Input:
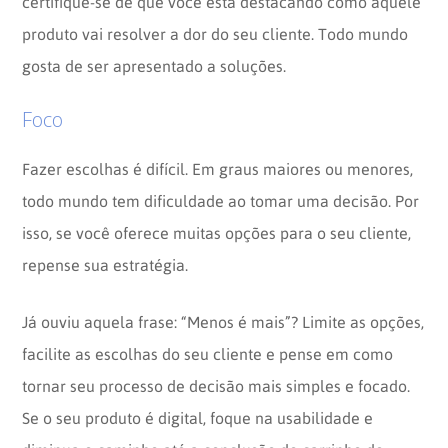
certifique-se de que você está destacando como aquele
produto vai resolver a dor do seu cliente. Todo mundo
gosta de ser apresentado a soluções.
Foco
Fazer escolhas é difícil. Em graus maiores ou menores,
todo mundo tem dificuldade ao tomar uma decisão. Por
isso, se você oferece muitas opções para o seu cliente,
repense sua estratégia.
Já ouviu aquela frase: “Menos é mais”? Limite as opções,
facilite as escolhas do seu cliente e pense em como
tornar seu processo de decisão mais simples e focado.
Se o seu produto é digital, foque na usabilidade e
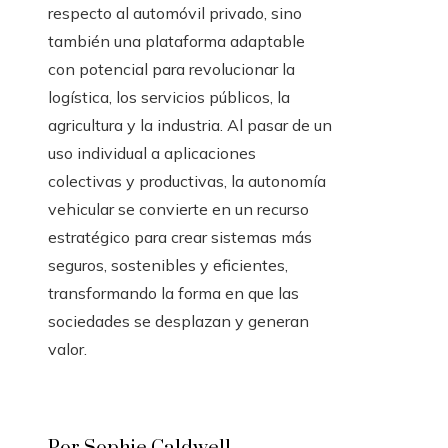
respecto al automóvil privado, sino
también una plataforma adaptable
con potencial para revolucionar la
logística, los servicios públicos, la
agricultura y la industria. Al pasar de un
uso individual a aplicaciones
colectivas y productivas, la autonomía
vehicular se convierte en un recurso
estratégico para crear sistemas más
seguros, sostenibles y eficientes,
transformando la forma en que las
sociedades se desplazan y generan
valor.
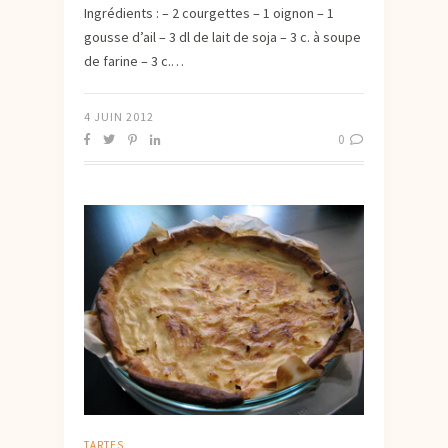
Ingrédients : – 2 courgettes – 1 oignon – 1
gousse d’ail – 3 dl de lait de soja – 3 c. à soupe
de farine – 3 c.…
4 JUIN 2012
0
TARTES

Exercise brief:
Gather every line of text in the items above that contains the word "como", and copy each of those lines in full.

Exercise result:
certifique-se de que você está destacando como aquele
facilite as escolhas do seu cliente e pense em como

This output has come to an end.